It's not hard to call this one.

We have a gajillion projects in the works and it's pretty easy to see the ones that have hit a snag.  The further problem is that once that happens, and it is so obvious, it is hard for a developer to get it rolling again.

Anyone out for a drive in the area can see various past projects that got platted out, had a bloom or two, but died before the fruit ripened.  It takes some really deep pockets in those early stages.

Go look at Branson Creek's 7500 acres!  Wonder why their much-touted golf course in still operating out of a temporary clubhouse and the cartbarn is a tent, when millions and millions have been spent of infrastructure?  Most projects I've seen, anywhere, build the fancy clubhouse first, as living proof of what is going to be.  (for those who know, like Westminster near Lehigh, FL, for instance)




gravityrules said:


> JLB, looks like you had this one called early on!


----------



## craftemp (Jul 8, 2007)

I toured this "home" when I was in Branson last summer... It was FANTASTIC !!  It would be a great place to vacation!!


----------



## JLB (Jul 9, 2007)

So, you came to Branson from all the way over to the right, and that is all you have to say about Branson!   



craftemp said:


> I toured this "home" when I was in Branson last summer... It was FANTASTIC !!  It would be a great place to vacation!!


----------



## JLB (Jul 9, 2007)

Sorta off-topic, but shy we were out that way--Cross Creek.

One of the families on our road, who we have always considered to be friends (friendship is pretty flighty here and tends to go the direction of _what are you doing for me now _ ), complained to Planning and Zoning about our boat dock parking.  On the half-mile of our road before our lot, there are only two houses, this family's and another, and they are both complaining.  (FWIW, this past week there have been four boats, about ten vehicles, and about 20 people at the next house after our boatdock lot--and no one but us at our dock!)

This husband and wife work for their son, who is a developer.  So, I called them and they invited me to come see their latest project, on the Parade of Homes.

It was out by Cross Creek, off Saint Street, which is at the top of the hill heading up from Taneycomo.  As we drove to the open house we went by a few well-kept, older homes.  Their road obviously used to end at the beautiful, quiet, peaceful woods, with the stream running through it.

Those woods are now this family's latest project.  Don't you think all that construction traffic, tearing up the woods, and opening that street up permanently is something that upset the ones that were there first?

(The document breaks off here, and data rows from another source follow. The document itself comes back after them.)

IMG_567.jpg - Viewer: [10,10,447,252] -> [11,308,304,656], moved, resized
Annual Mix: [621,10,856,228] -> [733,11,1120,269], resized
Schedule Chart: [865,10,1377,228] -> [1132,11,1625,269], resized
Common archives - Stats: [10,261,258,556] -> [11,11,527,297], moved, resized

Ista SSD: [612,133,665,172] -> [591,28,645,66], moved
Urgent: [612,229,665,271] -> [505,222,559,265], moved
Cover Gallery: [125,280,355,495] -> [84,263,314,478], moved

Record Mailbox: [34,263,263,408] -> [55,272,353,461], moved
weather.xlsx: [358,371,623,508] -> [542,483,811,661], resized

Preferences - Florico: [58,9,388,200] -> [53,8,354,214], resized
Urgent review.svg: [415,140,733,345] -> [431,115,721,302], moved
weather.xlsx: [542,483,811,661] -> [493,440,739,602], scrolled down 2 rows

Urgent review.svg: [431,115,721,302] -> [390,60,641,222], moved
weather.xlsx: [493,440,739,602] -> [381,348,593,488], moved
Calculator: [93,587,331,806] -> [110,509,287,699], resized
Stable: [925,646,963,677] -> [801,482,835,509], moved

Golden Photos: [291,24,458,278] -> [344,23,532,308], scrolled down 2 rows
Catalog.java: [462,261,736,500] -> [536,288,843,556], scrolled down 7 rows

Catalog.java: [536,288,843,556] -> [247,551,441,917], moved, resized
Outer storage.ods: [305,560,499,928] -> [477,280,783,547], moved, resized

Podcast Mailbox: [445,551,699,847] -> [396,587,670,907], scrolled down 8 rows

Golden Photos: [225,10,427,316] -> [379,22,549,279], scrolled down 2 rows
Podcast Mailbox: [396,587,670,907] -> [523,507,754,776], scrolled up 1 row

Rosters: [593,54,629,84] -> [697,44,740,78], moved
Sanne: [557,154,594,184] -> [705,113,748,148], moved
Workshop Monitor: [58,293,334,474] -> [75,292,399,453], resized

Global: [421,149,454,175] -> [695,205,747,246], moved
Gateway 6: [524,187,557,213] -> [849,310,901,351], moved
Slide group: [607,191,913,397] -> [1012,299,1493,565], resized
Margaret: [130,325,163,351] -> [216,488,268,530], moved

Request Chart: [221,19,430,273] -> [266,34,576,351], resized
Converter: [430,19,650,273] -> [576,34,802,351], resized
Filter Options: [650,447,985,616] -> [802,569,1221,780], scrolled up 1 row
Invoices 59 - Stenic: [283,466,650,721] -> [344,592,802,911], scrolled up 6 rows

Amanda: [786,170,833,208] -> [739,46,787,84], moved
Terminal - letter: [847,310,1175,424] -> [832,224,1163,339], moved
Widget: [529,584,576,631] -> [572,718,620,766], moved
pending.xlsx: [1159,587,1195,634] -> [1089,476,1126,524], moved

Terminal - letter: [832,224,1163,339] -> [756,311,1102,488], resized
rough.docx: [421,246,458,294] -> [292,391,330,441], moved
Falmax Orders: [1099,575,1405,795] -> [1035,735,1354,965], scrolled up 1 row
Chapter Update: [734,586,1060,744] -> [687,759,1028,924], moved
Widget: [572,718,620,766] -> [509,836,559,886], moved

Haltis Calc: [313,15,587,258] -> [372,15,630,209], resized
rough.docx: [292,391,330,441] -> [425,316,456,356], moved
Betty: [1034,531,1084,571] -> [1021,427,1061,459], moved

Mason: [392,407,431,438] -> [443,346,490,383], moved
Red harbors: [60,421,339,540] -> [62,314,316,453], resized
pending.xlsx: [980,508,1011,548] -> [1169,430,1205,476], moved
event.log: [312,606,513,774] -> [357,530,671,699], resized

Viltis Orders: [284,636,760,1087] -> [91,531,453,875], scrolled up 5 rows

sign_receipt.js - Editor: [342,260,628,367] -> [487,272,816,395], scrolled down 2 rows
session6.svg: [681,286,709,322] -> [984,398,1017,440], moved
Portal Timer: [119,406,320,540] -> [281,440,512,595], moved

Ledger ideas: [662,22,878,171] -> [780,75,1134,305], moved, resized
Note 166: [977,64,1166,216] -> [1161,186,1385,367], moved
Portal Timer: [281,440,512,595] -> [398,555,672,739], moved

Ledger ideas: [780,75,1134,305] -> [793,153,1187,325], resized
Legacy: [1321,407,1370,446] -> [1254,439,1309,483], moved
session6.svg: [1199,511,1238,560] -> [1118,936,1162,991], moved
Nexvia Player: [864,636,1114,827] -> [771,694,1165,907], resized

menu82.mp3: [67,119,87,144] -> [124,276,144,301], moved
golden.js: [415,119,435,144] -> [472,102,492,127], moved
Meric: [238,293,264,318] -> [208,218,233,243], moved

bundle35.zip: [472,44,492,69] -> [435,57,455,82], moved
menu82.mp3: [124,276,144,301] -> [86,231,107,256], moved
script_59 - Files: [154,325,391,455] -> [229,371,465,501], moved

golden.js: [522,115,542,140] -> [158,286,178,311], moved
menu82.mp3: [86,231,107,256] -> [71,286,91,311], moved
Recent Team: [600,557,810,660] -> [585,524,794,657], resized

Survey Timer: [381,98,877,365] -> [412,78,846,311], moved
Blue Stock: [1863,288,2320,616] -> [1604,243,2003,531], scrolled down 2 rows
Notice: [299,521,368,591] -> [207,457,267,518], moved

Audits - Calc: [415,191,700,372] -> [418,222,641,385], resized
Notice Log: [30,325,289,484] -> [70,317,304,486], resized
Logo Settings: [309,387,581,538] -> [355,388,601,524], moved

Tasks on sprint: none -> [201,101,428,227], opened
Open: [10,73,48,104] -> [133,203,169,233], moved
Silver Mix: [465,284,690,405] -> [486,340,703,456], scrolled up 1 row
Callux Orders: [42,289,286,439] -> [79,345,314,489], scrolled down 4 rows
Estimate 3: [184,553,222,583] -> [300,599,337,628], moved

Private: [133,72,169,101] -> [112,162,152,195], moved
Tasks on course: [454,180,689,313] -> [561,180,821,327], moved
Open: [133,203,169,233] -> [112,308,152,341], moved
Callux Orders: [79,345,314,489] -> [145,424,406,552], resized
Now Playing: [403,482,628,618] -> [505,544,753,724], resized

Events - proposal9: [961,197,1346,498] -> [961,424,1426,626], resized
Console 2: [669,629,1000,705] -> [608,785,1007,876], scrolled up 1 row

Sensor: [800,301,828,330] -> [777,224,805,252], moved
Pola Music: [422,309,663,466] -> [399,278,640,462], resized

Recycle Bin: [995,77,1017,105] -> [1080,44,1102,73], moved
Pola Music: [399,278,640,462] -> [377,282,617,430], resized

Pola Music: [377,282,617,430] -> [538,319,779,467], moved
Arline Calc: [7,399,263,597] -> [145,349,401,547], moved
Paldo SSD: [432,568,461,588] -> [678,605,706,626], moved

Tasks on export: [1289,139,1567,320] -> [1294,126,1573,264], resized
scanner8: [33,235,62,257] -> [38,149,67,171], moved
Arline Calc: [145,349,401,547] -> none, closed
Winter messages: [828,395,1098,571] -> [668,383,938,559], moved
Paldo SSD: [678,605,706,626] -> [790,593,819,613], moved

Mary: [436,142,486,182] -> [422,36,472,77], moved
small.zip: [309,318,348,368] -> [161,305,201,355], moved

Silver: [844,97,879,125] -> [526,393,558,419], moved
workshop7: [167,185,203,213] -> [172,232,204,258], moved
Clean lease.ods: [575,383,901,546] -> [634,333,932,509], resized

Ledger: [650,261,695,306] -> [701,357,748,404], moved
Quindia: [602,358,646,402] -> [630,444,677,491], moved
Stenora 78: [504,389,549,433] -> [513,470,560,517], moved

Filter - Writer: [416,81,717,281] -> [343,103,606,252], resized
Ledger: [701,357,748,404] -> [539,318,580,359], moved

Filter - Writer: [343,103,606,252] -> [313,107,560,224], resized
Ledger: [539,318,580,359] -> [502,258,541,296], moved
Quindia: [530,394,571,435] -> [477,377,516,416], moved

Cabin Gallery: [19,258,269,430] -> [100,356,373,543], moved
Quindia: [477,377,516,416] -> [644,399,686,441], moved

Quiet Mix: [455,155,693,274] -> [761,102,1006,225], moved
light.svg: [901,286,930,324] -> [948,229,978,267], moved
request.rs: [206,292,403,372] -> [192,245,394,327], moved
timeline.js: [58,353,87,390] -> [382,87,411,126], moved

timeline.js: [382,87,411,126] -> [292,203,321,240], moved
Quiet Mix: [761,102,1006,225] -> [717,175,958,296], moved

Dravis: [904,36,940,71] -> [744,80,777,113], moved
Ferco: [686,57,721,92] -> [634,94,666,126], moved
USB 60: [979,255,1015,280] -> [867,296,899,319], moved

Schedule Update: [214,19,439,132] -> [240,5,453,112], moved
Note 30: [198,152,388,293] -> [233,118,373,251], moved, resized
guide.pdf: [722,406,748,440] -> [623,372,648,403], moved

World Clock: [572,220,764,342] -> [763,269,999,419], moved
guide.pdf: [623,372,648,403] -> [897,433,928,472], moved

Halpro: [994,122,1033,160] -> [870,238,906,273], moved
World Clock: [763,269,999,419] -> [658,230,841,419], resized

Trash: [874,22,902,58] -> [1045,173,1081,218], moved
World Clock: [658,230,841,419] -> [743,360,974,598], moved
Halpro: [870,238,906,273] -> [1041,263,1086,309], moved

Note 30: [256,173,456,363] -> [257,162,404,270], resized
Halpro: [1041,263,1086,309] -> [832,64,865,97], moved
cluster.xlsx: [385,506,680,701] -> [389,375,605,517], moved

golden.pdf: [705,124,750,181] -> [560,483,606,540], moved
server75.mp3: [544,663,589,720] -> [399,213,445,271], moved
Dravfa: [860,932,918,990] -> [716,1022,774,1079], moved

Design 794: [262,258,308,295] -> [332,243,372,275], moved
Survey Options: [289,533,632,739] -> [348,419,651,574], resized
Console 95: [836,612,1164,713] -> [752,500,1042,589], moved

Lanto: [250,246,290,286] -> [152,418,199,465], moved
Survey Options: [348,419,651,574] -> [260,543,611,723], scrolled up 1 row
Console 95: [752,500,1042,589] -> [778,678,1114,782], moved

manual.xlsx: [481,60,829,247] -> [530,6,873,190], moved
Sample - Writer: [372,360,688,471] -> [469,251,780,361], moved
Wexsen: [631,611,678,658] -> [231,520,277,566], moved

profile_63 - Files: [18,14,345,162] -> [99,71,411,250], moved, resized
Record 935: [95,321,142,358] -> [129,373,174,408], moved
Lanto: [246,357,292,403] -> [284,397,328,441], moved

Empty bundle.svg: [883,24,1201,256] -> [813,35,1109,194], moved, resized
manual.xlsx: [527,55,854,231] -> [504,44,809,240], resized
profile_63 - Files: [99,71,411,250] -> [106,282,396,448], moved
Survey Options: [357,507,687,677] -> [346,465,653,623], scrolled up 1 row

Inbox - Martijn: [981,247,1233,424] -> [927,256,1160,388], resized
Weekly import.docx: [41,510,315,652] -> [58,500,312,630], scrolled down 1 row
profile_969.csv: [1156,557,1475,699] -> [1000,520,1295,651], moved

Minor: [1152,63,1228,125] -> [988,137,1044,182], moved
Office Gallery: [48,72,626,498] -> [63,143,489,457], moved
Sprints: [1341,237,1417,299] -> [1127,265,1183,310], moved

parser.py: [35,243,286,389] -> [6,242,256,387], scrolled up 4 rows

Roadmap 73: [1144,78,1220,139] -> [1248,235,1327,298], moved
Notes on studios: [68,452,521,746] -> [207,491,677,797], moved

There is a lot of that around here--rules that are good, but not ones that apply to _me_.


----------



## craftemp (Jul 18, 2007)

Actually,  I loved Branson so much when I visited last year that I will be returning again next month.  I'll be staying for a week at the Fairfield Meadows and am really looking forward to it. 
Thanks for all of the information that you share with the group!
Judy


----------



## gravityrules (Jul 19, 2007)

There's a rather strange looking CrossCreek listing on Ebay now.  Here's the description, which makes no sense to me; what week in THAT HOUSE would be only 29,000 points?  This Ebay seller is out of Branson.  Is this another 'post card company' or is there another explanation?  I've often wondered where all the inventory comes from ...

With this resort in financial straits, isn't that MF at a high risk of increasing?


_Unit Week Number(s) 13, Occurring Annually contained in nit Number(s) Lot 11, of The Cove at Cross Creek

 Converted to 29,000 RCI Points under RCI Member #1-1187202_

http://cgi.ebay.com/TIMESHARE-29-00...ryZ15897QQssPageNameZWDVWQQrdZ1QQcmdZViewItem


----------



## JLB (Jul 19, 2007)

_The Cove_?  :hysterical:


----------